SOURCE TEXT:
◇ ◇ ◇ ◇ ◇
You can chouse your language

You can select your subtitle language

We have just finished up the Multimedia Usability Project Meeting here in France. I am sure there will be more general wrap up coverage of the meeting shortly… but I wanted to share a hack we worked here.

For a long time people have requested subtitle support for mediaWiki embed videos and at this meeting we were finally able to sit down and hack up an initial solution. The system works by putting the srt files into the wiki so people can collaborate on translation and contribution. The naming scheme is “TimedText” followed by the file name followed by the language code followed by .srt . We include a basic editor to upload srt files and switch between between languages. We presently display the subtitles on the side of the video but they should make there way below the video soon. There are lots of supporting projects to work on if anyone is interested ;)
◇ ◇ ◇ ◇ ◇
Lines from a data collection:
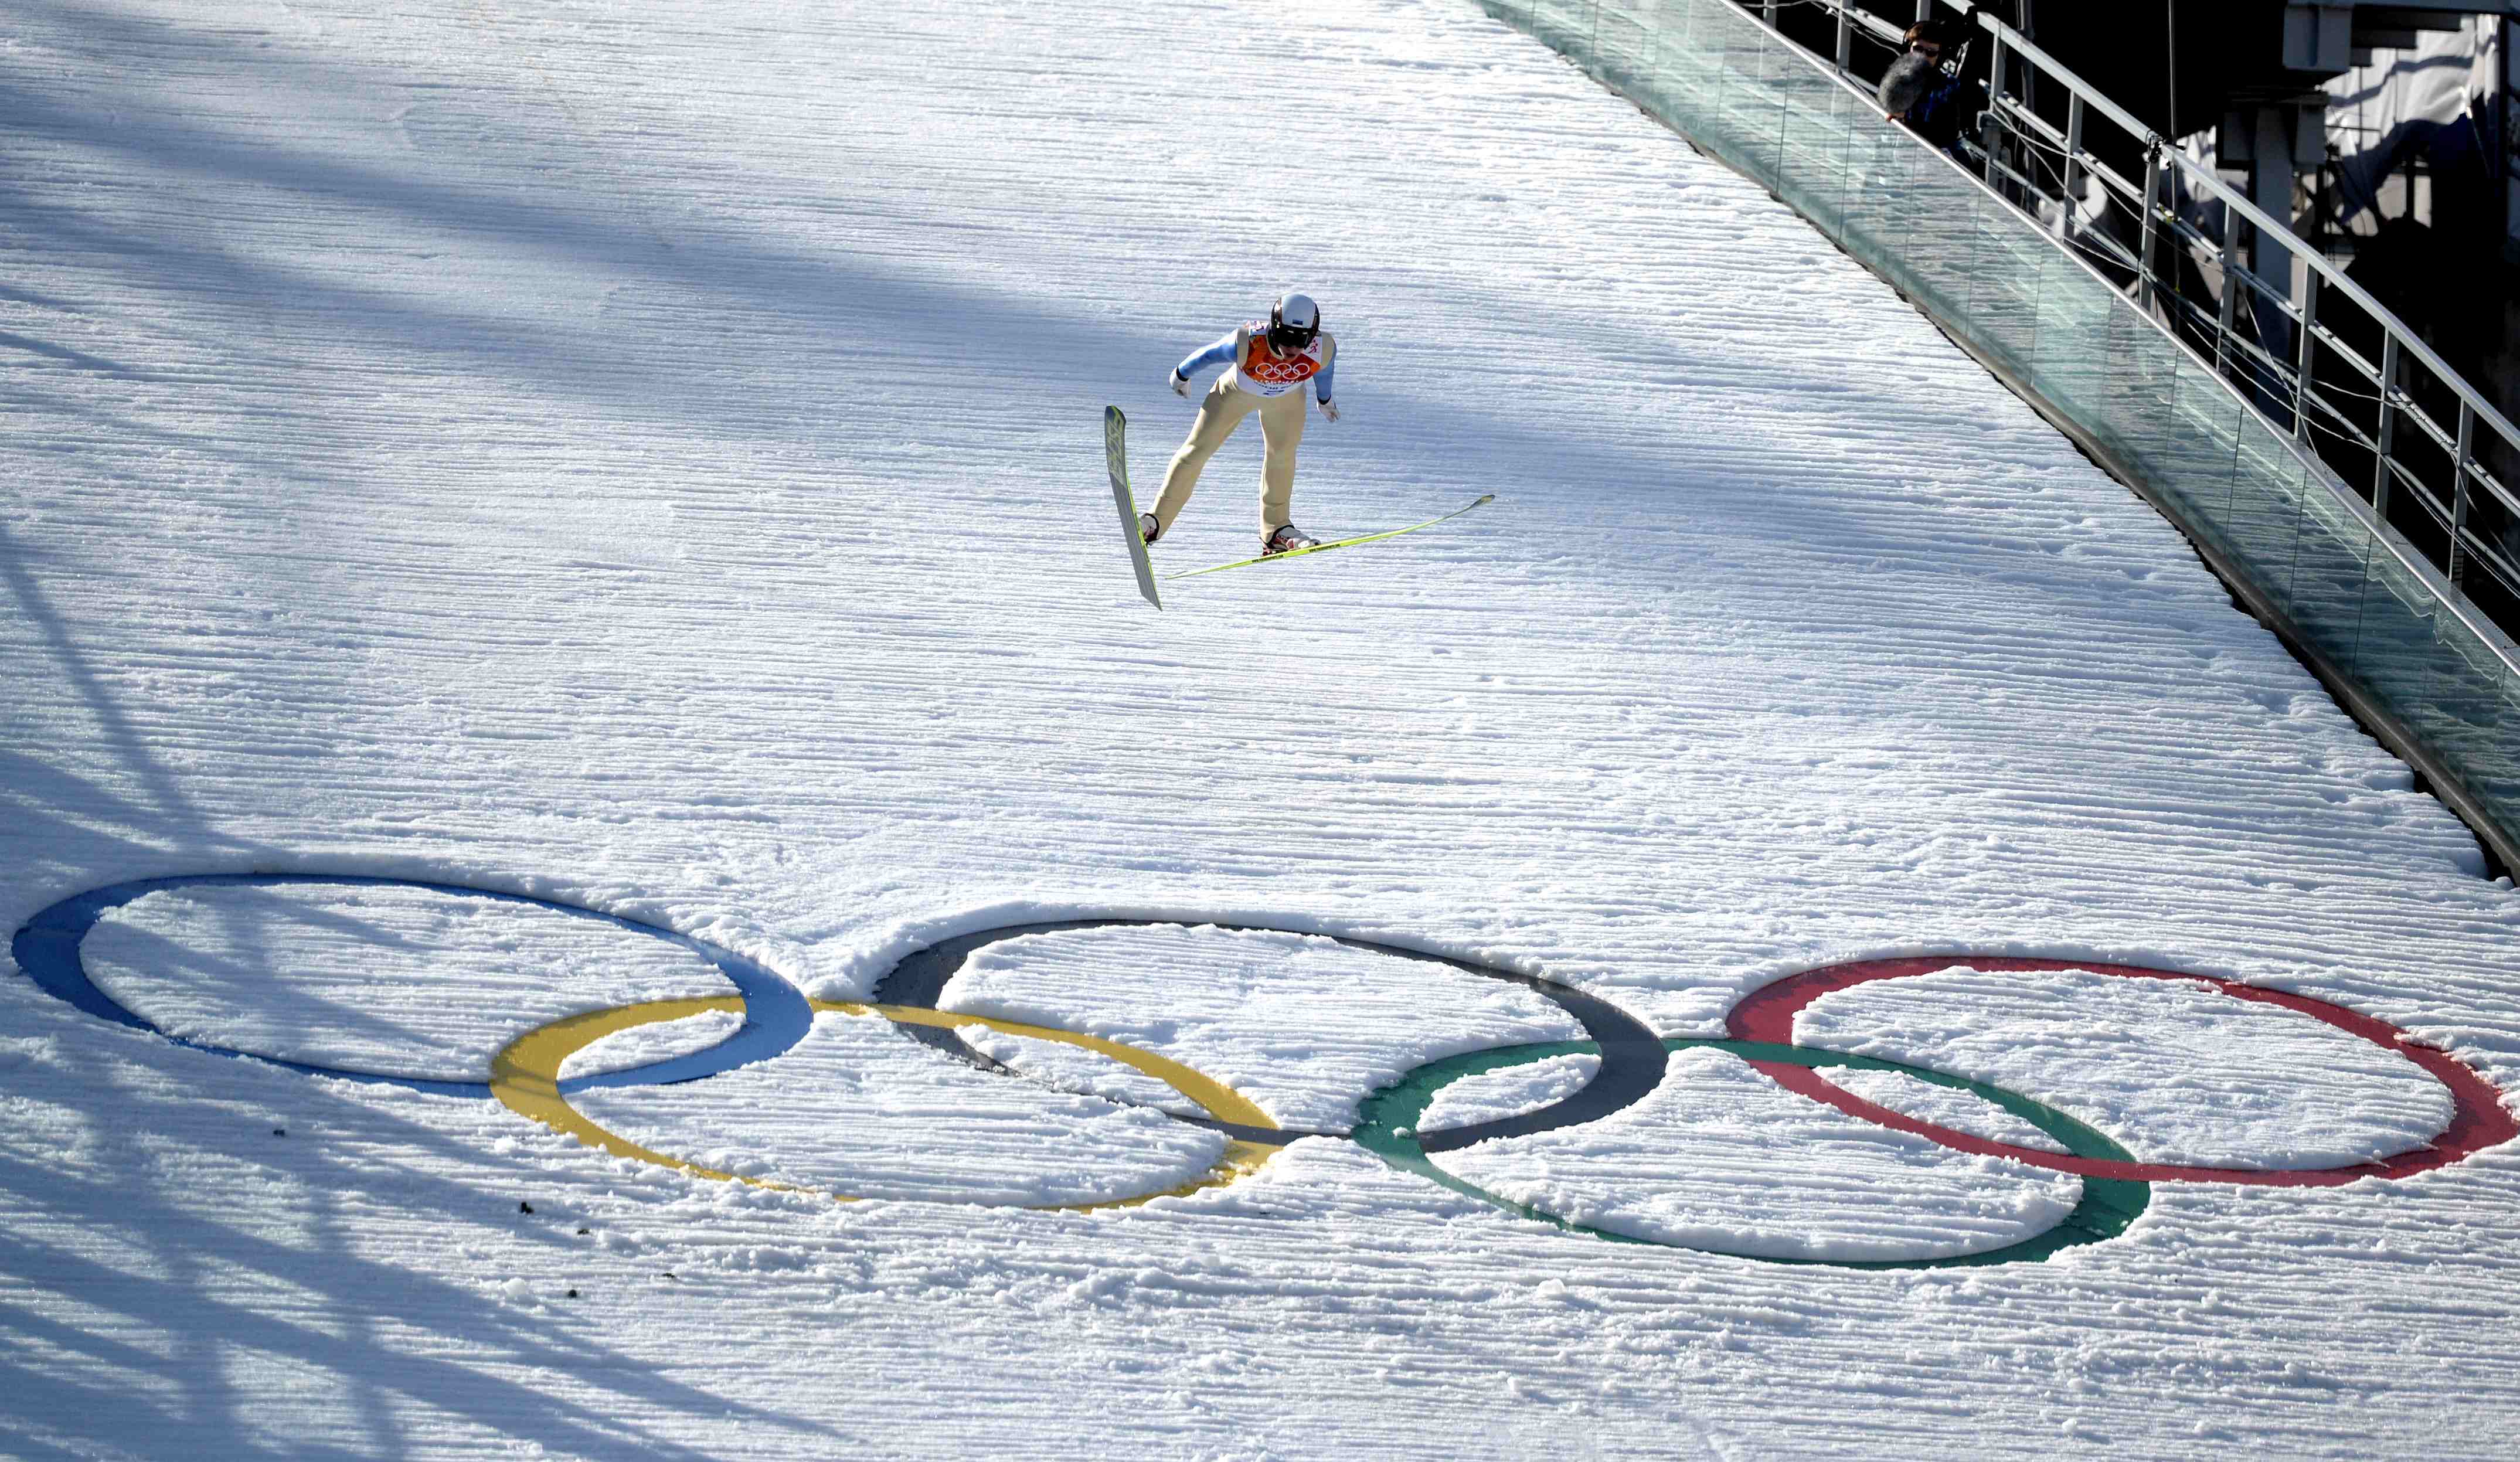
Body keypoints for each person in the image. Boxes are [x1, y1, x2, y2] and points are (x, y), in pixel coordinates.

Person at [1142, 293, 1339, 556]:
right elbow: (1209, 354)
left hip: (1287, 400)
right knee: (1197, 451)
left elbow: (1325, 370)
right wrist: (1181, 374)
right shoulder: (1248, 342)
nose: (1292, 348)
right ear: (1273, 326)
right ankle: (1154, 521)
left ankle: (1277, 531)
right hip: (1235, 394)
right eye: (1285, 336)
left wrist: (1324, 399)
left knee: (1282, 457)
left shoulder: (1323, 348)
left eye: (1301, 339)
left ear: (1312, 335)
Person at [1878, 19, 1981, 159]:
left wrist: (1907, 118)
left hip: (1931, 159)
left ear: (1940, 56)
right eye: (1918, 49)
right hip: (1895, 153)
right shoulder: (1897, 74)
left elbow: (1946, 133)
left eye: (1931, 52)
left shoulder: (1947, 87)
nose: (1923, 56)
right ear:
◇ ◇ ◇ ◇ ◇
EXERCISE SET:
- A) In the post about the MediaWiki subtitle hack, what naming scheme do the subtitle files follow?
- B) Write the next part of the post about the MediaWiki subtitle hack, picking up after its final sentence.

RESPONSES BY ITEM NUMBER:
- A) "TimedText," followed by the file name, then the language code, then .srt.

- B)
How do I try it out

To try it out install the mwEmbed gadget and then visit either video linked to in this post. Hopefully we can produce some more documentation soon :)

Some quick ideas for enhancements ( I am sure you can think of some too) :

  • A translation interface maybe borrowing from the techniques used on translatewiki.net
  • A simple search of subtitles from the current video
  • A more complex search system for subtitles across all videos
  • Timed metadata a-la-metavid
subtitles on commons

subtitles on commons using the mwEmbed gadget

Localization Update: As mentioned in the comments we are still missing some of the localizations msgs. They should be making their way in there soon, along with some other updates.